Problem to work on:
No picture belongs in the copy. Repeat each line below exactly.

Information shown:
______________________________

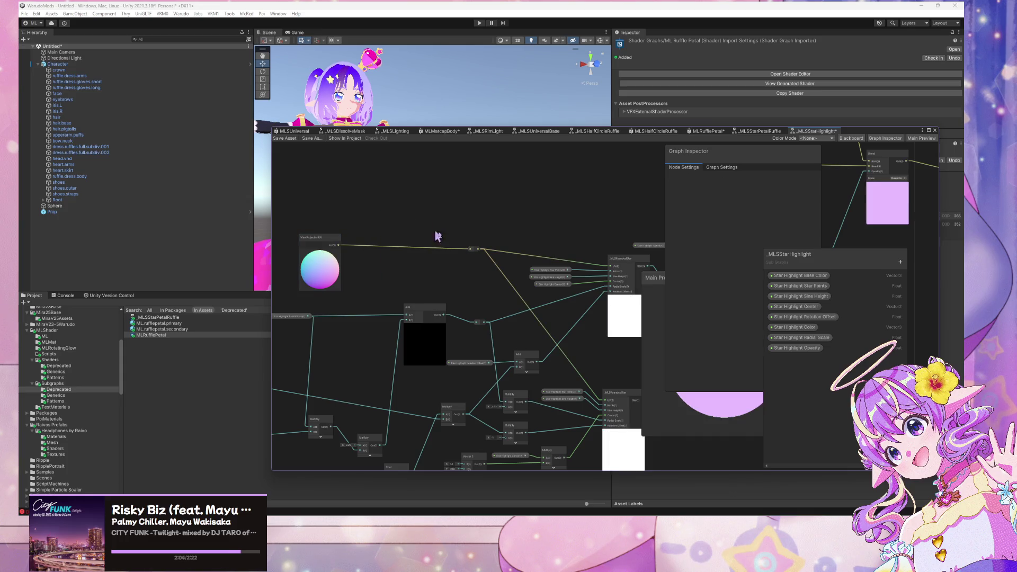
Set Star Highlight Opacity's default to 1 and Sine Height's default to 0.7.
click(808, 349)
click(758, 200)
text(1)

______________________________

Your response:
Set Star Highlight Opacity's default to 1 and Sine Height's default to 0.7.
click(808, 349)
click(758, 200)
text(1)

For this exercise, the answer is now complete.